In response to the May 5 column about wayfinding signs, the Laguna Beach Chamber of Commerce would like to present background on the program.
Wayfinding was part of the city’s economic development plan since 2012, though unimplemented. By 2015, the great retail collapse started and continues with headlines highlighting the demise of brick-and-mortar retailers everywhere. Laguna merchants, like merchants everywhere, were looking for help.
Many of our yearly 6 million visitors congregate downtown during their stay. Getting them to frequent restaurants and shops in other parts of our city is critical for the viability of our local merchants.

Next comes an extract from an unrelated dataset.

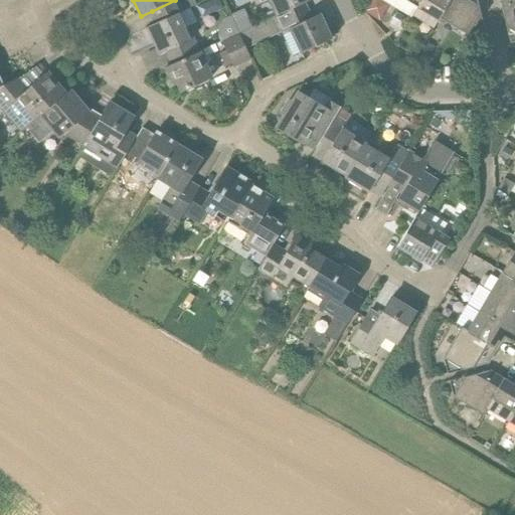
[(172,65),(200,52),(191,31),(187,33),(178,14),(184,11),(178,0),(175,0),(152,11),(158,24),(147,29),(159,56),(166,52),(172,65)]
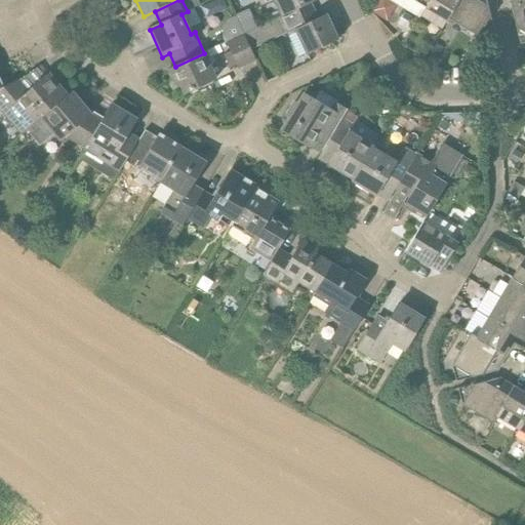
[(281,17),(306,6),(319,0),(318,0),(257,0),(260,5),(273,0),(281,17)]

At a 2015 City Council hearing, merchants from the Sleepy Hollow district, including a Chamber board member, requested a signage program to encourage the majority of visitors who turn back at Legion and Coast Highway, to continue southward for more shops and restaurants.

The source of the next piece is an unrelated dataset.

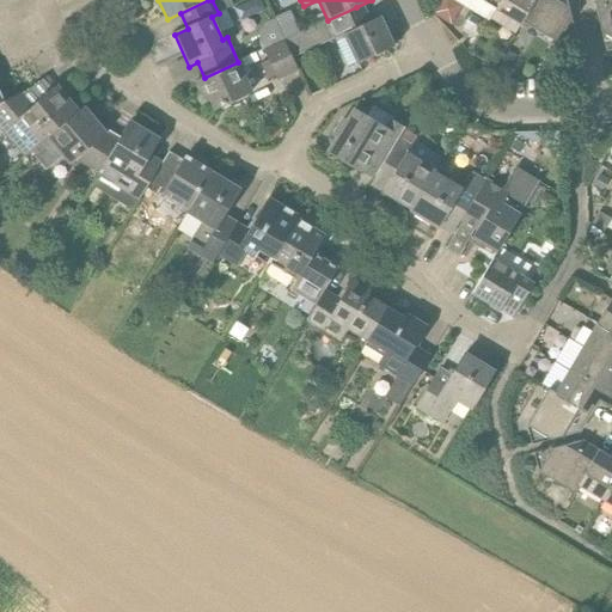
[(477,0),(496,11),(502,0),(477,0)]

The City Council allocated $40,000, a consultant was hired, a steering committee was formed and meetings were held after being posted on the city’s calendar. The $250,000-$750,000 cost quoted is unfounded. The final cost will depend on the number of signs, and be determined by the City Council with public input.
The steering committee, on which the Chamber had a seat, wanted signs designed to get visitors walking to the commercial districts along Coast Highway. We encouraged a minimum number of signs with most on bus stops to consolidate existing signage.

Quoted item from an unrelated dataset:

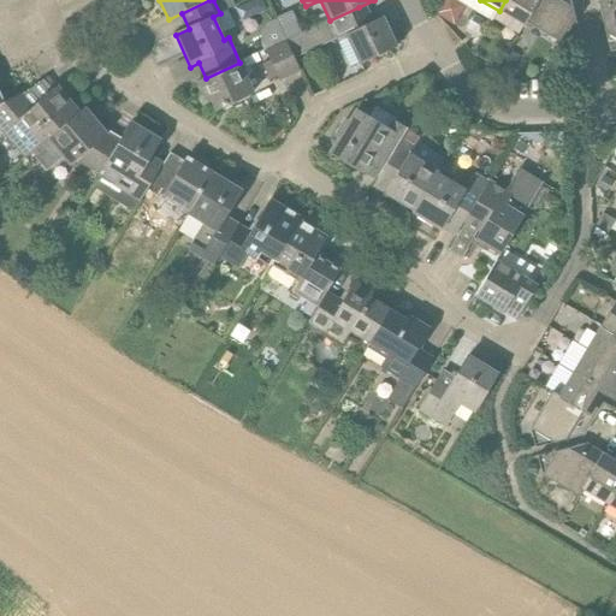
[(523,27),(526,23),(539,0),(505,0),(499,11),(523,27)]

The signs are great for visitors and residents because they:
- get visitors to the commercial areas of our city on foot rather than by car. With larger maps in the parking lots and an integrated trolley map, visitors will feel confident parking their cars in the peripheral lots, knowing they can spend the day visiting the districts on foot or by trolley.
- reduce downtown crowding by highlighting other commercial districts, leaving the downtown more inviting for residents.
- show tourists there is more to Laguna than the beach. Beachgoers bring little revenue, but visitors who frequent shops, restaurants, and museums, pay sales taxes that fund important city services, improving our quality of life.
- help merchants stay in business so residents enjoy a diversity of shopping and restaurants unavailable in similarly sized towns.
The Chamber supports a pilot program to help visitors experience our commercial areas on foot or trolley, merchants to continue to be viable, and residents to enjoy a diversity of shopping and dining.
Ken Fischbeck and Laura Henkels
The authors are president and executive director, respectively, of the Laguna Beach Chamber of Commerce.